Further Clarification from the Patent Office

As the present Guidelines are only preliminary, the Patent Office will come out with final instructions in due course. Nevertheless, there are some hints as to the form the final guidelines may take. For example, the previous natural laws and natural products guidelines currently note that claims that may be directed to abstract ideas should be examined separately;[9] however, as expressly noted in the memorandum accompanying the present Guidelines, the Prometheus v. Mayo framework is also applied.[10] In light of this, the Patent Office will likely provide a series of examples applying factors similar to those in the natural laws and natural products guidelines. The Patent Office may even provide a new combination document addressing how claims including any type of judicial exception should be treated.

At present, the Patent Office is seeking comments and feedback from the public. Based on analysis of the preliminary guidelines and comment process that led to the final guidelines for examination of claims directed to natural laws or natural products, the comment process will likely play a large role in shaping the structure and details of the final guidelines for abstract ideas. Accordingly, applicants with portfolios including applications that may be interpreted to include an abstract idea, regardless of the technology area, should strongly consider submitting comments to the Patent Office regarding the scope and application of the Guidelines.

Conclusion

Time will tell whether more frequent non-statutory subject matter rejections will result from the preliminary instructions based on CLS Bank v. Alice. New rejections may also be seen in areas outside of business methods or software as well. Preventing or overcoming these rejections may be possible using a forward-thinking approach that includes adding detailed descriptions of all elements that could be understood to be “significantly more” than just an abstract idea, such as improvements to another technology or technical field, improvements to the functioning of the computer itself, or limitations beyond a general link between the abstract idea and a particular technological environment.

Notes:

[1] Memorandum from Andrew H. Hirshfeld, Deputy Comm’r for Pat. Examination Pol’y, to Pat. Examining Corps (June 25, 2014) [hereinafter Guidelines] available at http:// http://www.uspto.gov/patents/announce/alice_pec_25jun2014.pdf.

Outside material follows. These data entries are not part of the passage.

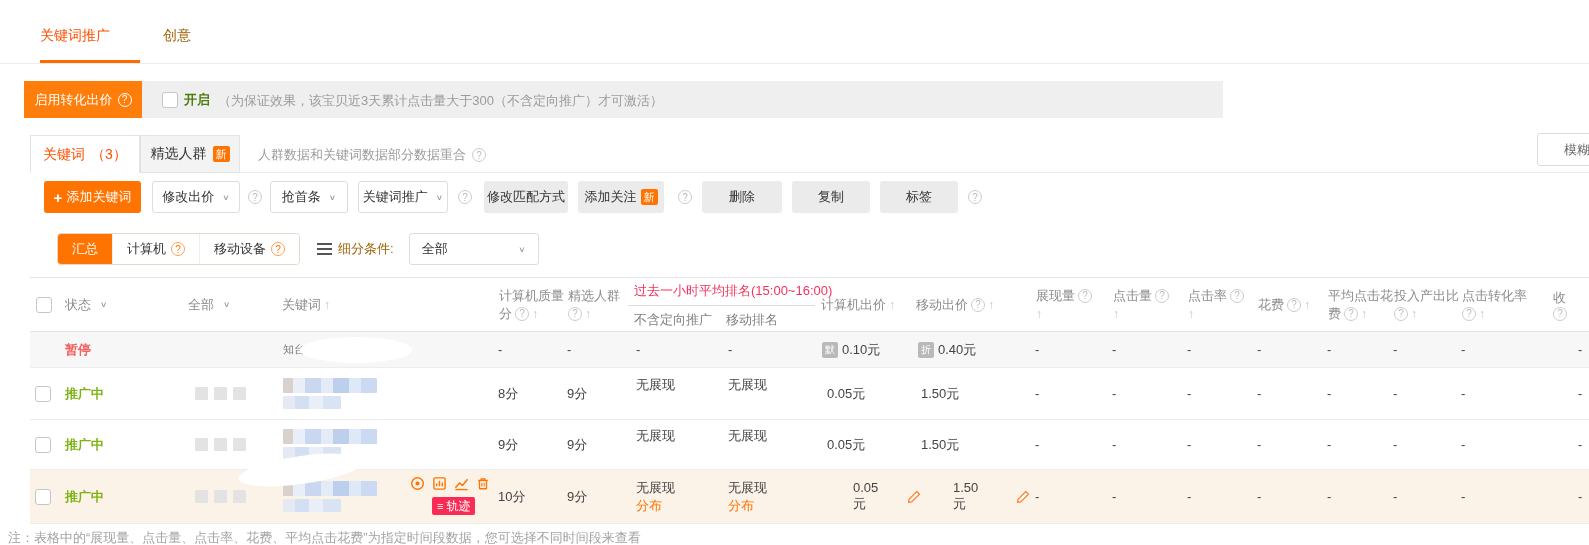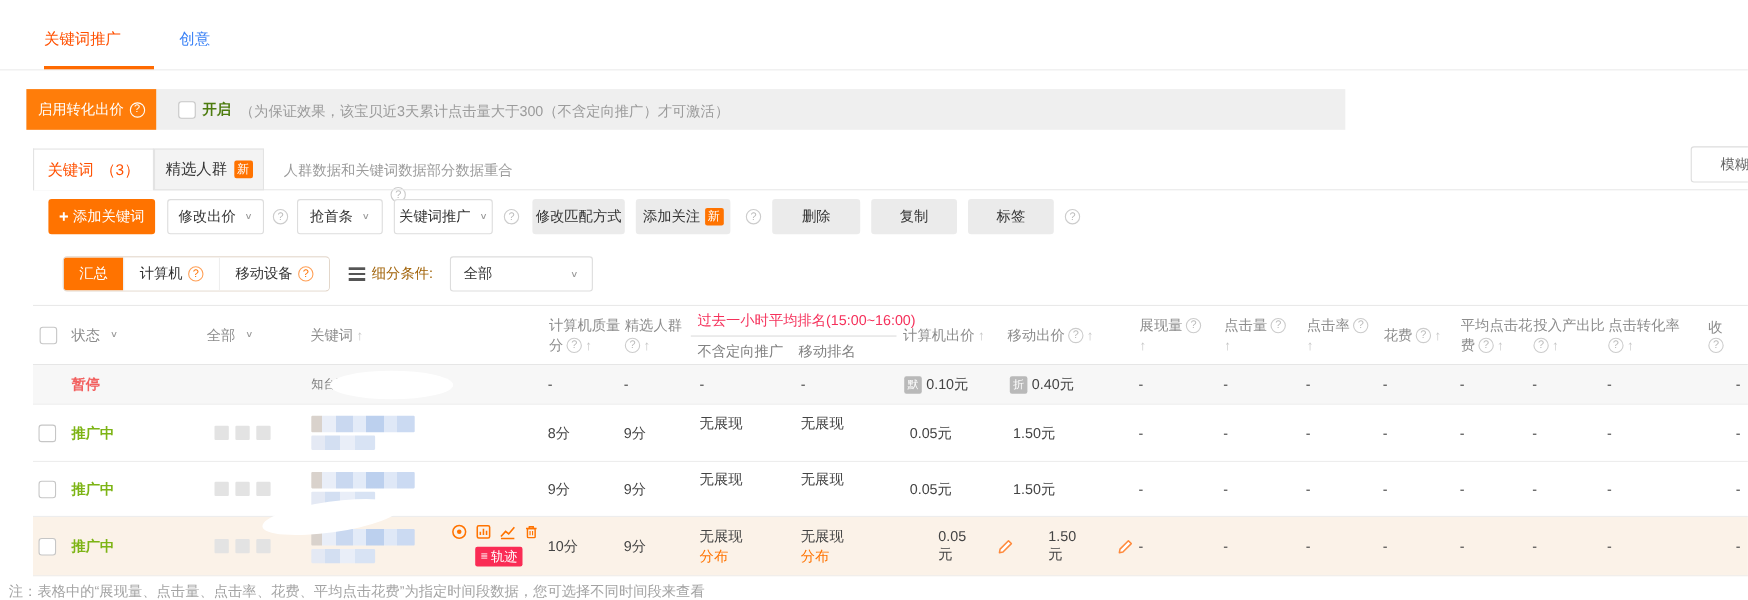--- a/index.html
+++ b/index.html
@@ -4,21 +4,21 @@
 <style>
   * { margin:0; padding:0; box-sizing:border-box; }
   html,body { width:1589px; height:545px; overflow:hidden; background:#fff;
     font-family:"Liberation Sans","DejaVu Sans",sans-serif; font-size:13px; color:#444; }
   .page { position:relative; width:1589px; height:545px; background:#fff; }
 
   
   .topnav { position:absolute; top:0; left:0; width:1589px; height:64px; border-bottom:1px solid #ececec; }
   .topnav .tab { position:absolute; top:27px; font-size:14px; cursor:pointer; }
   .tab-kwp { left:40px; color:#ff5000; }
-  .tab-creative { left:163px; color:#3b82f6; }
+  .tab-creative { left:163px; color:#a16207; }
   .tab-underline { position:absolute; left:40px; top:60px; width:100px; height:3px; background:#ff6a00; }
 
   
   .banner { position:absolute; top:81px; left:24px; width:1199px; height:37px; background:#efefef; }
   .conv-btn { position:absolute; left:0; top:0; height:37px; width:118px; background:#ff7d0a; color:#fff;
     display:flex; align-items:center; justify-content:center; gap:5px; font-size:13px; cursor:pointer; }
   .qmark { display:inline-flex; width:14px; height:14px; border-radius:50%; border:1px solid #ccc;
     color:#bbb; font-size:10px; align-items:center; justify-content:center; flex:0 0 auto; }
   .qmark.white { border-color:#fff; color:#fff; }
   .qmark.orange { border-color:#ffa057; color:#ff7300; }
@@ -27,21 +27,21 @@
   .banner .note { position:absolute; left:194px; top:11px; color:#9b9b9b; }
 
   .checkbox { width:16px; height:16px; border:1px solid #c6c6c6; border-radius:3px; background:#fff; display:inline-block; cursor:pointer; }
 
   
   .subtabs-rule { position:absolute; top:172px; left:30px; width:1559px; height:1px; background:#e9e9e9; }
   .subtab { position:absolute; top:135px; height:38px; display:flex; align-items:center; justify-content:center;
     gap:6px; font-size:14px; cursor:pointer; z-index:2; }
   .subtab.active { left:30px; width:110px; background:#fff; border:1px solid #e3e3e3; border-bottom:none; color:#ff5000; }
   .subtab.plain { left:140px; width:100px; background:#f3f3f3; border:1px solid #e3e3e3; color:#333; }
-  .overlap { position:absolute; top:146px; left:258px; color:#9b9b9b; display:flex; align-items:center; gap:6px;flex-direction:column; }
+  .overlap { position:absolute; top:146px; left:258px; color:#9b9b9b; display:flex; align-items:center; gap:6px; }
   .badge-new { background:#ff7300; color:#fff; font-size:11px; line-height:16px; height:16px; padding:0 3px; border-radius:2px; }
   .fuzzy { position:absolute; left:1537px; top:133px; width:80px; height:33px; background:#fff; border:1px solid #ddd;
     border-radius:3px; color:#666; display:flex; align-items:center; padding-left:26px; cursor:pointer; }
 
   
   .toolbar { position:absolute; top:181px; left:44px; height:32px; display:flex; align-items:center; }
   .btn { height:32px; display:inline-flex; align-items:center; justify-content:center; border-radius:3px;
     cursor:pointer; font-size:13px; white-space:nowrap; }
   .btn.primary { background:#ff7300; color:#fff; width:97px; gap:4px; }
   .btn.outline { background:#fff; border:1px solid #ddd; color:#333; gap:8px; }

[2] Alice Corporation Pty. Ltd. v. CLS Bank International, slip op. (2014).

[3] 35 U.S.C. § 101 states as follows: “Whoever invents or discovers any new and useful process, machine, manufacture, or composition of matter, or any new and useful improvement thereof, may obtain a patent therefor, subject to the conditions and requirements of this title.”

[4] Mayo Collaborative Servs. v. Prometheus Lab., Inc., 132 S. Ct. 1289 (2012).

[5] Guidelines at 2-3.

[6] Id. at 3.

[7] Id. at 2–3.

[8] Ass’n for Molecular Pathology v. Myriad Genetics, Inc., 133 S. Ct. 2107, 2116 (2013)

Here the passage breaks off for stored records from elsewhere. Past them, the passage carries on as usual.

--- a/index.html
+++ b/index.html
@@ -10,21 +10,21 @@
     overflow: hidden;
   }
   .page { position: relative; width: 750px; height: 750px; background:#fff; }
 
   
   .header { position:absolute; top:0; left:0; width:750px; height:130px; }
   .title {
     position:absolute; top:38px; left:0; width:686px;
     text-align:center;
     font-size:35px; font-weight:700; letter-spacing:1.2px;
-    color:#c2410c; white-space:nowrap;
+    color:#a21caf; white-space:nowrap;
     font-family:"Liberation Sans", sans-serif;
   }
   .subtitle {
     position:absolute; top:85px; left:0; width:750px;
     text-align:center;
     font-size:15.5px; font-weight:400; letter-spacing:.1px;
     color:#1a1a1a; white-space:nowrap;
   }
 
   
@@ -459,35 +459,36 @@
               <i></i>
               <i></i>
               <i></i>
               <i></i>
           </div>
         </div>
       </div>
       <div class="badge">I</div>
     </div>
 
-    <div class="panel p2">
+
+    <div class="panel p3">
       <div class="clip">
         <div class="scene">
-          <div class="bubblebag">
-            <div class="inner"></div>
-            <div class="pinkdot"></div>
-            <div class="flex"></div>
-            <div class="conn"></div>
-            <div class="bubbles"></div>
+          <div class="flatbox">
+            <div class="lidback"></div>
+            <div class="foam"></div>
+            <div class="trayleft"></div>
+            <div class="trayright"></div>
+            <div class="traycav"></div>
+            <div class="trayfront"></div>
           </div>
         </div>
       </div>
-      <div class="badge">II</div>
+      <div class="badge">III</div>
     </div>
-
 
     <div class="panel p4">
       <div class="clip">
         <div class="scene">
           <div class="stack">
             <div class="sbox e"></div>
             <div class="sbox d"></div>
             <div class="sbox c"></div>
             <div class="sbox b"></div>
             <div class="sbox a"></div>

[9] Memorandum from Andrew H. Hirshfeld, Deputy Comm’r for Pat. Examination Pol’y, to Pat. Examining Corps at 2 (March 4, 2014) available at http://www.uspto.gov/patents/law/exam/myriad-mayo_guidance.pdf.

[10] Guidelines at 2.

DISCLAIMER: Because of the generality of this update, the information provided herein may not be applicable in all situations and should not be acted upon without specific legal advice based on particular situations.